Once they hit Bastogne and began the return journey and the tailwind, the bunch began to pick up the pace, led by the Saeco team. The three man chasing group could get no closer than 1'50, and all the breakaways were eventually absorbed by the peloton just after the Côte de Wanne at 165 km. Four riders immediately countered: Mario Aerts (Telekom), Alexandre Shefer (Saeco), Marcos Serrano (ONCE), and Unai Etxebarria (Euskaltel), but were recaptured by a fast moving but dwindling peloton at the summit of the Côte du Rosier (km 194).
Tyler takes off
Photo: © Jeff Tse
A more significant move came from Axel Merckx (Lotto-Domo), who took Gerrit Glomser and Igor Astarloa (Saeco), Cristian Moreni (Alessio), Angel Vicioso (ONCE) and Fabian Wegmann (Gerolsteiner) with him. On the key climb of the Côte de la Redoute with 35 km to go, Merckx, Vicioso, Moreni and Astarloa dropped their companions, and held a 48 second gap on the group with the next favourites, including Armstrong, Hamilton and Boogerd.

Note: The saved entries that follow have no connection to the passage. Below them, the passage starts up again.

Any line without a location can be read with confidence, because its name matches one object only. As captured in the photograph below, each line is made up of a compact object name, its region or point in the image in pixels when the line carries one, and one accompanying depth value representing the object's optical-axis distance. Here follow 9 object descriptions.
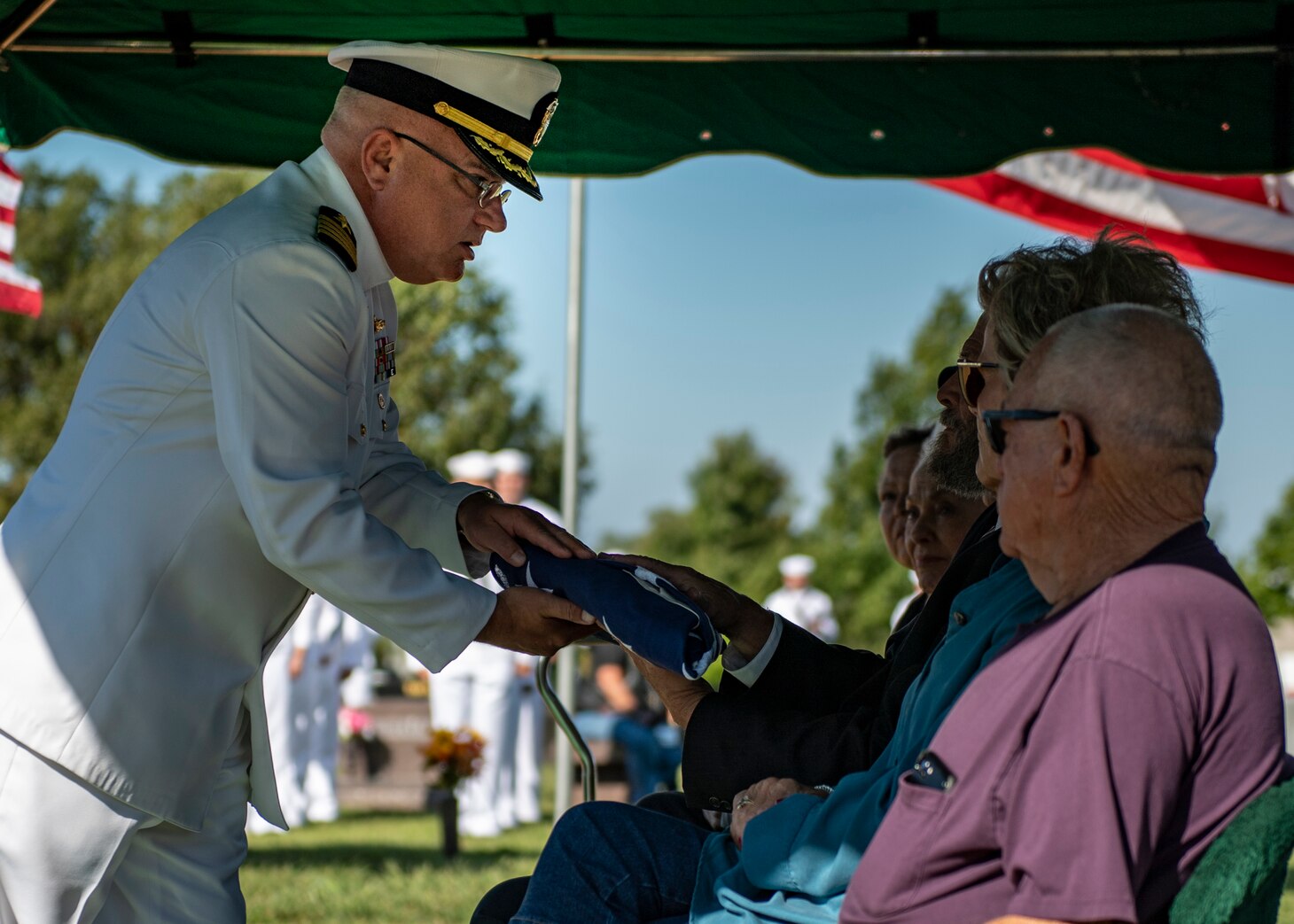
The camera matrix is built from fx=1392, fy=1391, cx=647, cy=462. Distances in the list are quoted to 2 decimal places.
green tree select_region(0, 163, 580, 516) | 25.89
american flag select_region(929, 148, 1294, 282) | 6.25
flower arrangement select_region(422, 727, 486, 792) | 8.70
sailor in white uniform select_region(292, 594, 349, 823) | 11.15
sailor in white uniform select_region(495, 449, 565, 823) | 10.69
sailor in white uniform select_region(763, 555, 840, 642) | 14.98
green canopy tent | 3.80
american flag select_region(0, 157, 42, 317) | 5.95
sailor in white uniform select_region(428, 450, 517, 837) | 10.39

With 25 kilometres to go, it was Merckx attacking solo, but he was caught by an important group: Lance Armstrong, Alexandr Shefer, Michele Bartoli and Samuel Sanchez. On the Côte de Sart-Tilman with 16 km to go, Armstrong attacked repeatedly, dropping Bartoli and Merckx. The three men had 30 seconds on the next group of riders, and it seemed as though that was the race. But behind them there was a regrouping of sorts, and Hamilton's teammates drove the group hard to the base of the Côte de Saint-Nicolas with 6 km to go, putting an end to Armstrong's promising move.

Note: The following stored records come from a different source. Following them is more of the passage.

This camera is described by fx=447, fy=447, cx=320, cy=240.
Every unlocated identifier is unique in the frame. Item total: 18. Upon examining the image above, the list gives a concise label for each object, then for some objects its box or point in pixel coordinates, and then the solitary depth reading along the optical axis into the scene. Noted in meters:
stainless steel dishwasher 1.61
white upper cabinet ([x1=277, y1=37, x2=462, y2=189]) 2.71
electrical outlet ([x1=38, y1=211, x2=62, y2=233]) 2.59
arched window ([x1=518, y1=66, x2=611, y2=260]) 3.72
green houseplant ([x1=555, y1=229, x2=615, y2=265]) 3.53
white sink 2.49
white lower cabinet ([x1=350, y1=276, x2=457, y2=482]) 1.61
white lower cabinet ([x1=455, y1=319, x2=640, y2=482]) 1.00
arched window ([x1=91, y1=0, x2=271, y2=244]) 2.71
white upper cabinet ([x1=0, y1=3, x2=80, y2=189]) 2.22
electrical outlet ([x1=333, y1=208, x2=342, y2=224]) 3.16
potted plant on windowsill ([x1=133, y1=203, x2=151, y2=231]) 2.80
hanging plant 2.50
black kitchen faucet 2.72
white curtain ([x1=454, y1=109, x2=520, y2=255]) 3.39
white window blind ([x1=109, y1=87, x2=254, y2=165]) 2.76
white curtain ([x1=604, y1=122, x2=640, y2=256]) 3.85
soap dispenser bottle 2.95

The leaders were strung out on the ten percent grade of the climb, but no-one could get a gap at the top. Dutch favourite Michael Boogerd played his cards over the top with a solo move on the descent into Liege. But he was chased down by the group, with Euskaltel's Iban Mayo and Samuel Sanchez doing most of the work.
Mayo and Boogerd
Photo: © Elmar Krings
It was then that Hamilton saw his chance, attacking with three kilometres to go just before the final uphill to Ans. Hamilton went, the others watched, and the race was over. Hamilton's strength carried him swiftly over the final few kilometres, although he was only confident that he had a sufficient gap when he got to the final corner with 300m to go. The win was his, while Iban Mayo proved to be the strongest of the chase group in taking second, in front of Michael Boogerd, who added another World Cup podium finish to his palmares.
Speaking of the World Cup, today it was almost impossible for anyone to remove the jersey from Peter van Petegem's shoulders. The Lotto-Domo man did not have a great day, and was off the back of the bunch on the Côte du Rosier, only to abandon at the second feed zone a few kilometres later. A tired Van Petegem explained that he just didn't have enough strength today, and will now rest for some time before beginning his build up for the second half of the season in August. The World Cup is still wide open, with Michael Boogerd now on 140 points behind Van Petegem. But at least until the HEW Cyclassics on August 3, Peter Van Petegem remains the World Cup leader.